Directions for this task ::
Search the records for the string "definitions". Copy each line where it occurs.

(Dataset entries)
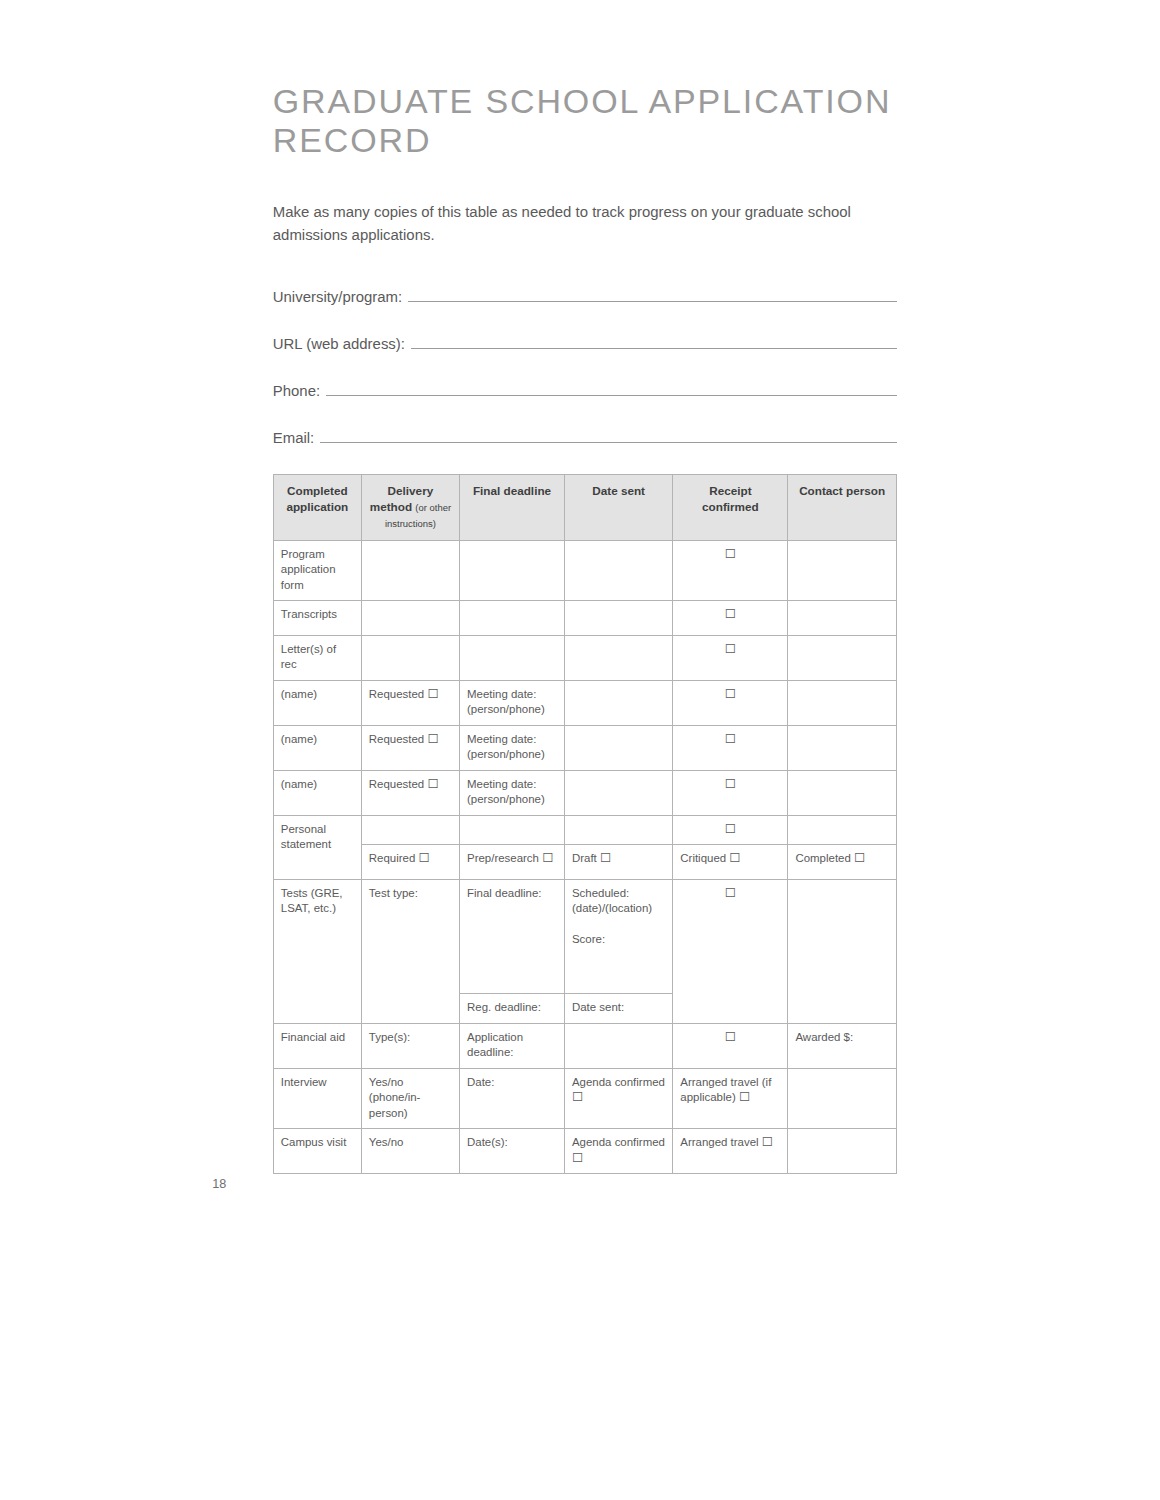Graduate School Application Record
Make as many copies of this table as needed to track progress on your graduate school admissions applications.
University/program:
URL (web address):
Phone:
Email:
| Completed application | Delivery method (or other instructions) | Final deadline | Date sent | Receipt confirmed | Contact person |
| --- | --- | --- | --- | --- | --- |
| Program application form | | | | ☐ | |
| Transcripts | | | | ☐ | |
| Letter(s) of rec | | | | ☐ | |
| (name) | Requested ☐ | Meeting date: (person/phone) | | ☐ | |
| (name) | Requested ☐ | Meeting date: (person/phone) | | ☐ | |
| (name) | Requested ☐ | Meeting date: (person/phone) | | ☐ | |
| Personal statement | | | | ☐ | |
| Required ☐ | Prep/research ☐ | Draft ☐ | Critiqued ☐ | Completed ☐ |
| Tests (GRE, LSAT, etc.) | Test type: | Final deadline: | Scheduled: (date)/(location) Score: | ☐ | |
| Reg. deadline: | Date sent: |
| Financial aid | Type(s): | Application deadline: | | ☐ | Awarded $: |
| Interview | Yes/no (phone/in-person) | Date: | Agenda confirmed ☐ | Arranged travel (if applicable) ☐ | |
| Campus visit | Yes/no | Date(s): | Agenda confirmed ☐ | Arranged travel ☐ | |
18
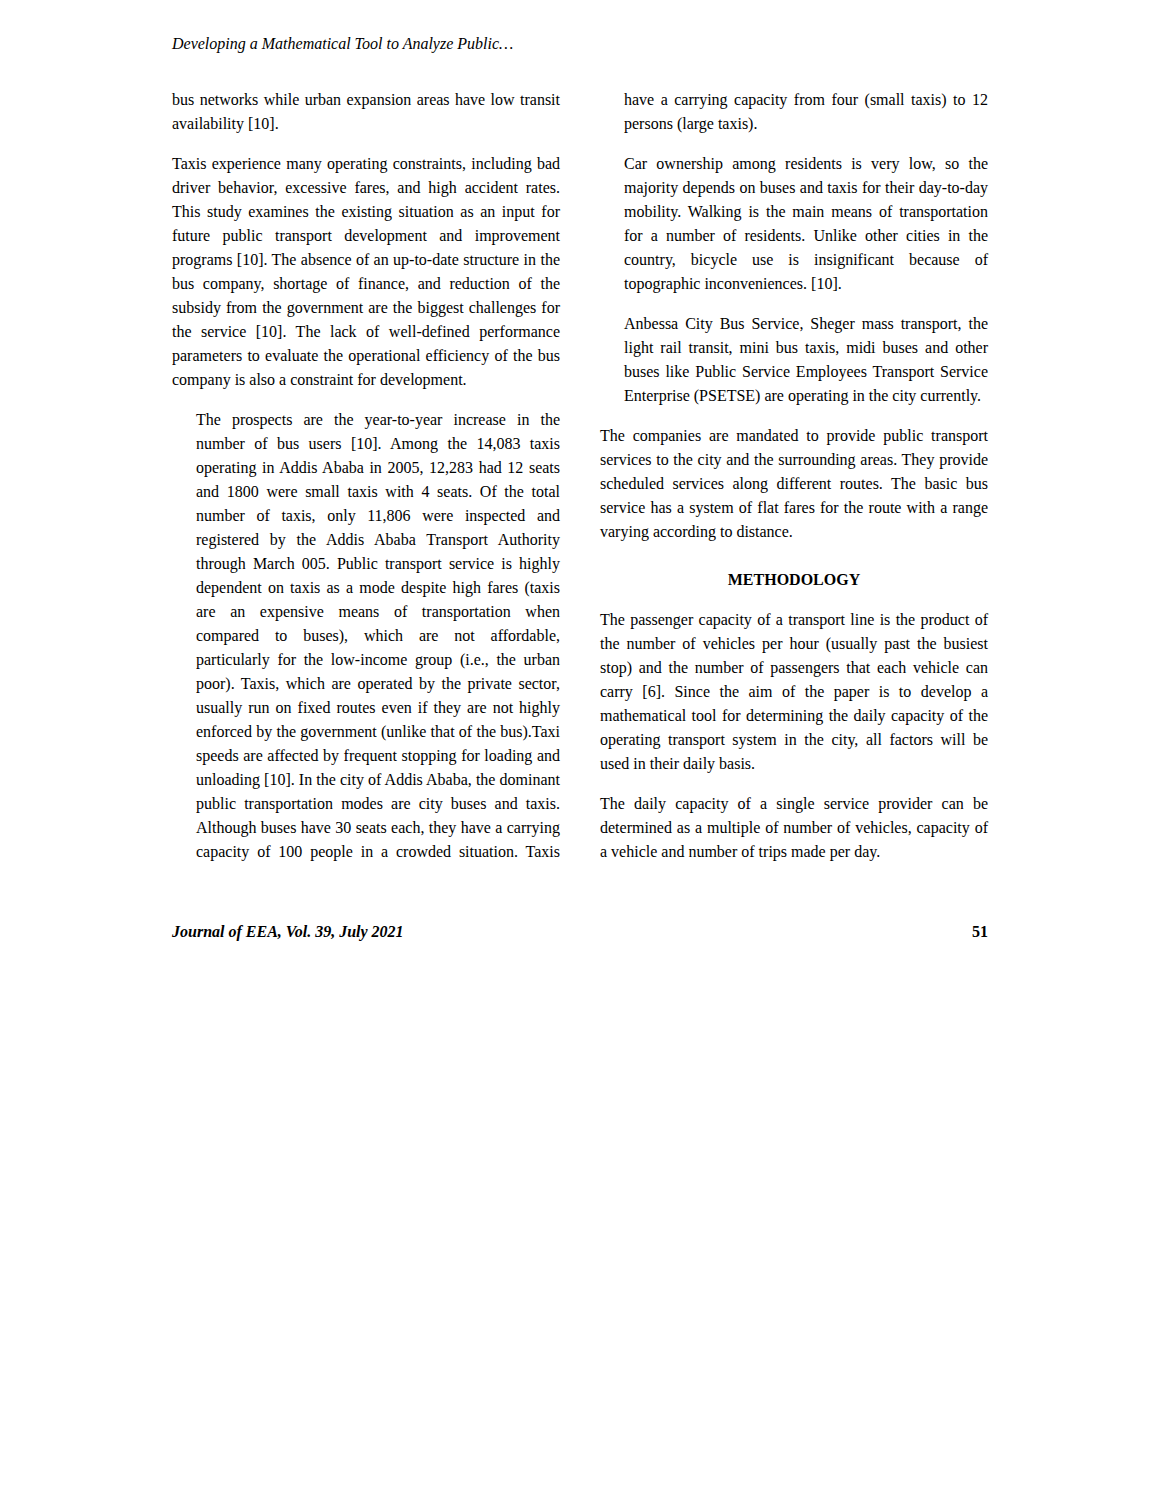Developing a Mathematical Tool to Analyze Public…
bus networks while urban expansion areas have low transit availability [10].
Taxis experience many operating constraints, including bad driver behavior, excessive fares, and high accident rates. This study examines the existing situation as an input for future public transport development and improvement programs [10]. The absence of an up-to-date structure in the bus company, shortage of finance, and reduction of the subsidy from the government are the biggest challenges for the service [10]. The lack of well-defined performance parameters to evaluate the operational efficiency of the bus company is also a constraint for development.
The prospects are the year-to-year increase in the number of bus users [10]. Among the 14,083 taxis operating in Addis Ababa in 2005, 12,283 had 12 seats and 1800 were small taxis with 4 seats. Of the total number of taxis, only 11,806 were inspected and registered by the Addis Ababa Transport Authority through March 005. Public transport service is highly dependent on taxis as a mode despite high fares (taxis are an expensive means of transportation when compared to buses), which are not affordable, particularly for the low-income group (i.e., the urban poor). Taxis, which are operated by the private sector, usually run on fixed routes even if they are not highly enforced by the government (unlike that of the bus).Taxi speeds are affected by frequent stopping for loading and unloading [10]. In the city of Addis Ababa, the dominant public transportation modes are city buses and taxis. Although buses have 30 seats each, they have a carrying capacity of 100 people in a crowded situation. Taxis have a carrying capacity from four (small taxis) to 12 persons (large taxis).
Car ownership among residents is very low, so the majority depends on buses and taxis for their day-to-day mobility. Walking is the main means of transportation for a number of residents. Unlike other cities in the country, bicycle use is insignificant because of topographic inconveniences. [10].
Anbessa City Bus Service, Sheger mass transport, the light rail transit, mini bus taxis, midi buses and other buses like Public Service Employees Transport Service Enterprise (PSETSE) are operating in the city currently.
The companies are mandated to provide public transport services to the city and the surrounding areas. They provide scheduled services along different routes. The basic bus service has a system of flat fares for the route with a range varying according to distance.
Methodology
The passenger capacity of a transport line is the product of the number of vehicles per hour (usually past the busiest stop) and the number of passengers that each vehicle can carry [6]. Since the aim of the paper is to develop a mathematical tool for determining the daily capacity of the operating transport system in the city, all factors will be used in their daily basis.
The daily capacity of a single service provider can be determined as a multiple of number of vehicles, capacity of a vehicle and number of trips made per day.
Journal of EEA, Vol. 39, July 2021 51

==

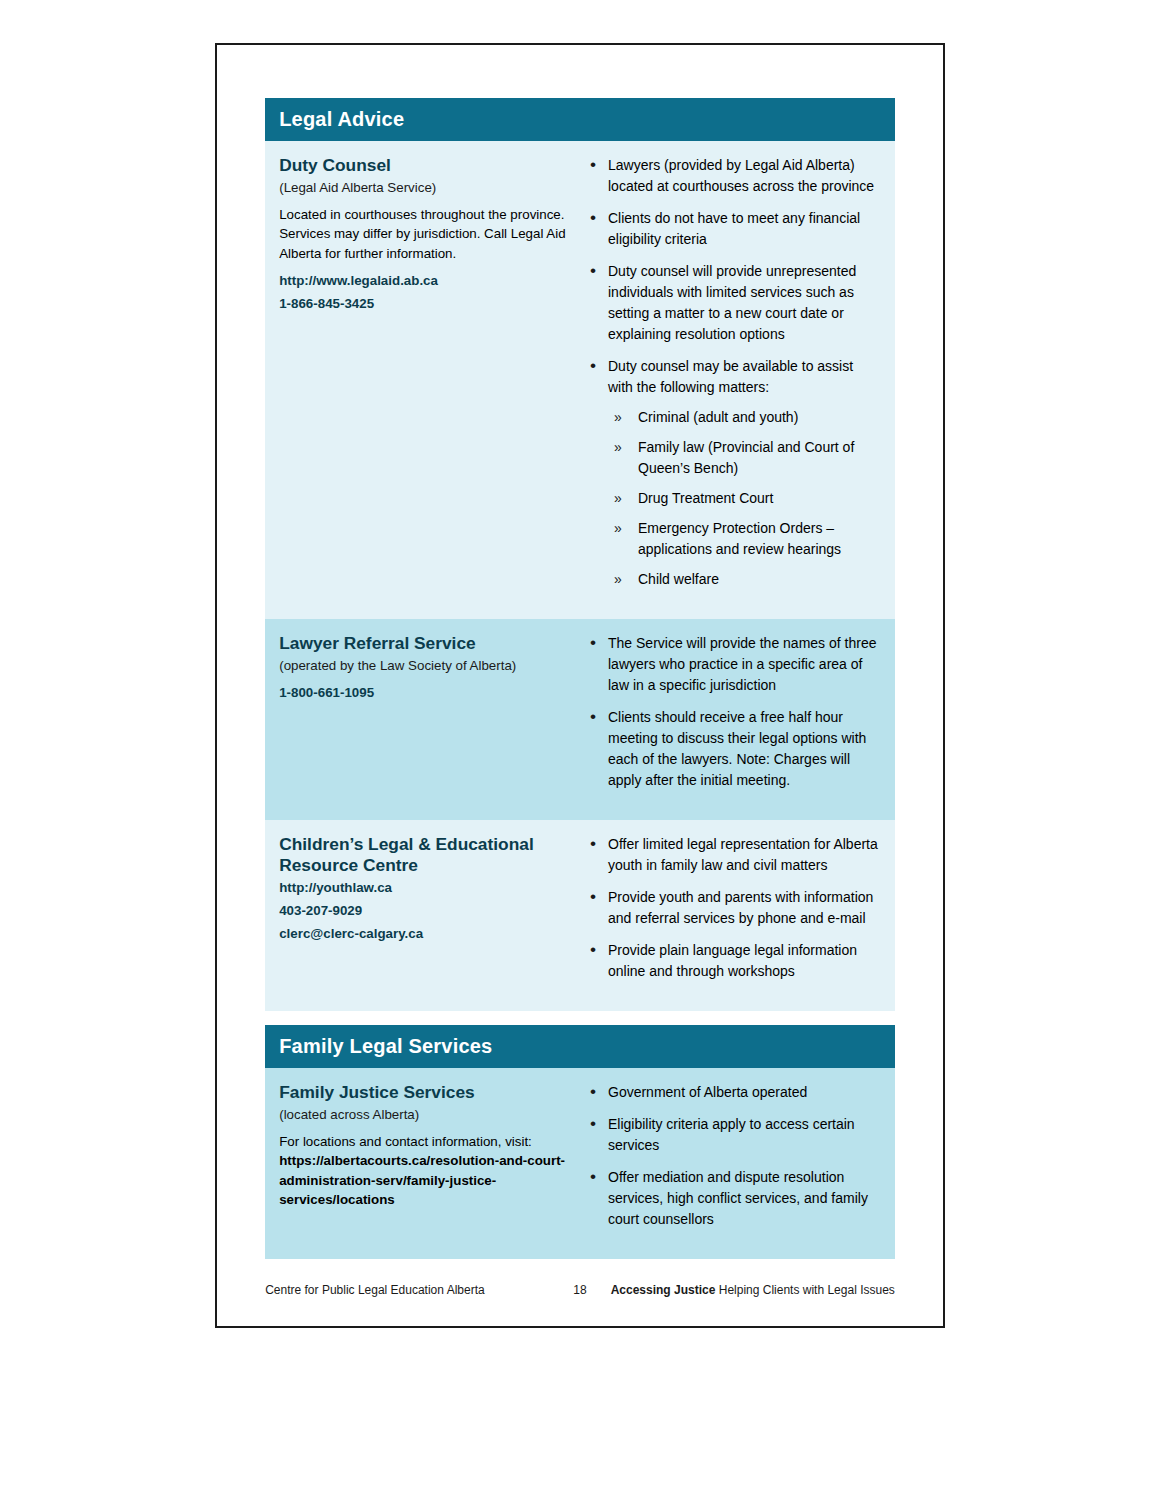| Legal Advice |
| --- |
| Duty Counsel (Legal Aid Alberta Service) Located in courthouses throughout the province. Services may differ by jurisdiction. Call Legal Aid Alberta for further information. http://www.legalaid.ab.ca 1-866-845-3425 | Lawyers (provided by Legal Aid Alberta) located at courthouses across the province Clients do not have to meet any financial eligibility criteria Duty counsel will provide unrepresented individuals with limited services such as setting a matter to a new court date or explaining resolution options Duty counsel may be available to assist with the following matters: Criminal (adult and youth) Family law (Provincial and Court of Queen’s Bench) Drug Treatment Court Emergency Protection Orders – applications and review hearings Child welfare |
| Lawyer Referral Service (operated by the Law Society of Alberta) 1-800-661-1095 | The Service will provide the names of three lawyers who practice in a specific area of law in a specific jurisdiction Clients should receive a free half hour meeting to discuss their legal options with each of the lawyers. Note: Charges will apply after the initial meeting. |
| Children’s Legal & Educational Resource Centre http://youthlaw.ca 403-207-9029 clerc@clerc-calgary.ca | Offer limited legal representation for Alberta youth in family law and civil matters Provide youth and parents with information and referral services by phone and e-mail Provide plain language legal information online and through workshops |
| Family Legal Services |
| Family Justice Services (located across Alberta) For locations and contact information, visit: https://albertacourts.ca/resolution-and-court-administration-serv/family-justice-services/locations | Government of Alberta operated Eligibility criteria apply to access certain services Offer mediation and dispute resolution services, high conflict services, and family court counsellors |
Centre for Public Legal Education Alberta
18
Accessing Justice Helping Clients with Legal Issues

==

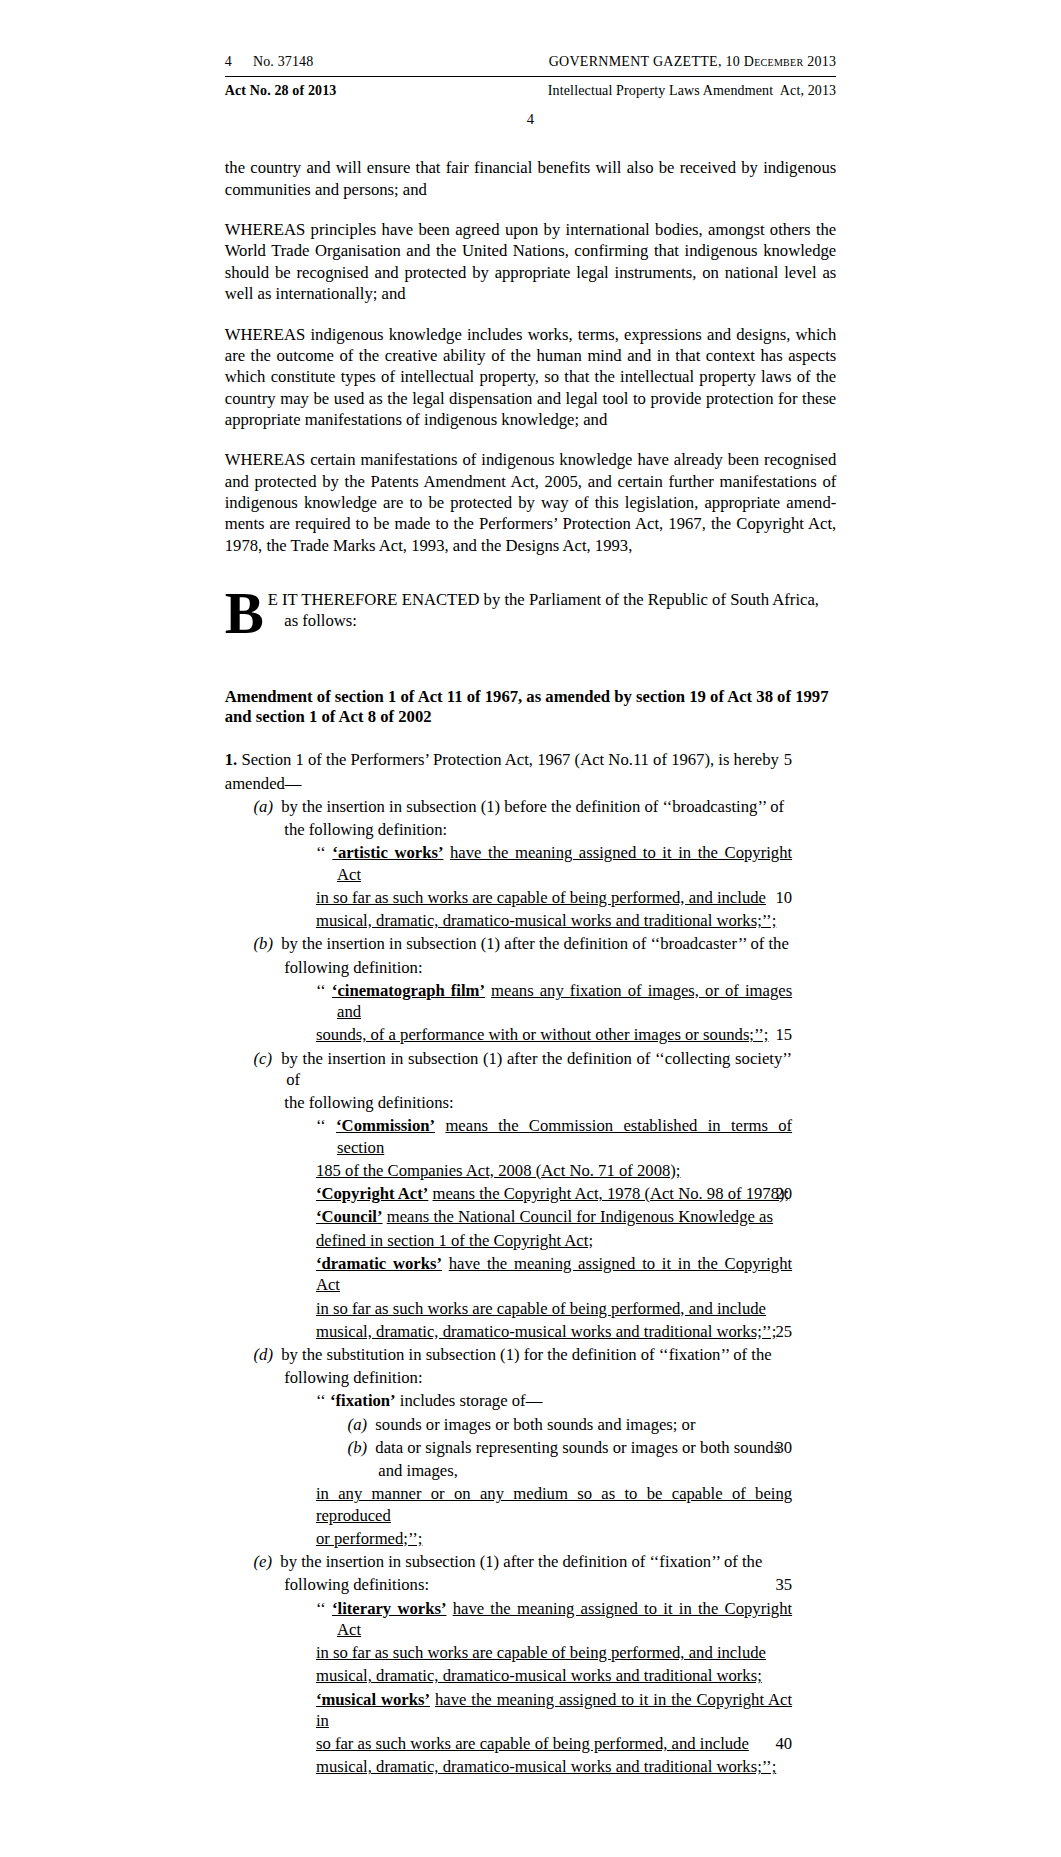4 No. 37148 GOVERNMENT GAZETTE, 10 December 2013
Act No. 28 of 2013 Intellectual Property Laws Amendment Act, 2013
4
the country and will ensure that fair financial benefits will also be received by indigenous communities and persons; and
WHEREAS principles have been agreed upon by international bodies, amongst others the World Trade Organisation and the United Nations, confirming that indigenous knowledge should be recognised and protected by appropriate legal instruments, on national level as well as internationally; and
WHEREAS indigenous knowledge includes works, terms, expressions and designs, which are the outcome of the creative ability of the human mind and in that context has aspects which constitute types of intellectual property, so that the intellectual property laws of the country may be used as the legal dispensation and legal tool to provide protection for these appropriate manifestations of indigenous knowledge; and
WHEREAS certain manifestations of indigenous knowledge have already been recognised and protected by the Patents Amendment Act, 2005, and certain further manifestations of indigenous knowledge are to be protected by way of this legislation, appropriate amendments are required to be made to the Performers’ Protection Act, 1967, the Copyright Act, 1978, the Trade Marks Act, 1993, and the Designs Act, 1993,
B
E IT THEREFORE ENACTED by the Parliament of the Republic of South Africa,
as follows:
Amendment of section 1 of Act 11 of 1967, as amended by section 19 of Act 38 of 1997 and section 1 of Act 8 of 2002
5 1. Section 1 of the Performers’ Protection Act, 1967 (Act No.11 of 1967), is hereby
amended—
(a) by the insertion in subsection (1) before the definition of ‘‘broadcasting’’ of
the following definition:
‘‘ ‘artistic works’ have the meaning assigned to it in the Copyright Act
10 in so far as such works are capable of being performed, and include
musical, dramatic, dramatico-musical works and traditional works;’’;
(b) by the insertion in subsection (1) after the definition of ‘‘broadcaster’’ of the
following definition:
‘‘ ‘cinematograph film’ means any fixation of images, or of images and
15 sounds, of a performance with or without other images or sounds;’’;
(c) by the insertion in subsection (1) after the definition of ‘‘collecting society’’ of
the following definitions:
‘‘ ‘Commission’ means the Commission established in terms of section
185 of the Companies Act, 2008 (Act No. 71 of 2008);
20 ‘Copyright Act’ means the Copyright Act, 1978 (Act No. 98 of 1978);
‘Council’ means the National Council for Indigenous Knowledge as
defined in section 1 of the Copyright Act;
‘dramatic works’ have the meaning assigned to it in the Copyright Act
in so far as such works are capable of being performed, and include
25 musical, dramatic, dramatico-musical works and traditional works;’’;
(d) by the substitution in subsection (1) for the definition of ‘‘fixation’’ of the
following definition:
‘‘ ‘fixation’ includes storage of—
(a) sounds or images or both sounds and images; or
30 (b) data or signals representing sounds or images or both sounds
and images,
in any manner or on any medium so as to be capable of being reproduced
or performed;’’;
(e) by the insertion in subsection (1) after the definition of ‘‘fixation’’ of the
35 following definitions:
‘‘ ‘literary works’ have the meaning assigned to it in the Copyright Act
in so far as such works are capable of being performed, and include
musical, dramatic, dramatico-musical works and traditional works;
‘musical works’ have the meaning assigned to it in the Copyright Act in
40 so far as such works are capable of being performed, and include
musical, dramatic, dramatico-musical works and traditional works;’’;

Task result ::
the following definitions:
35 following definitions:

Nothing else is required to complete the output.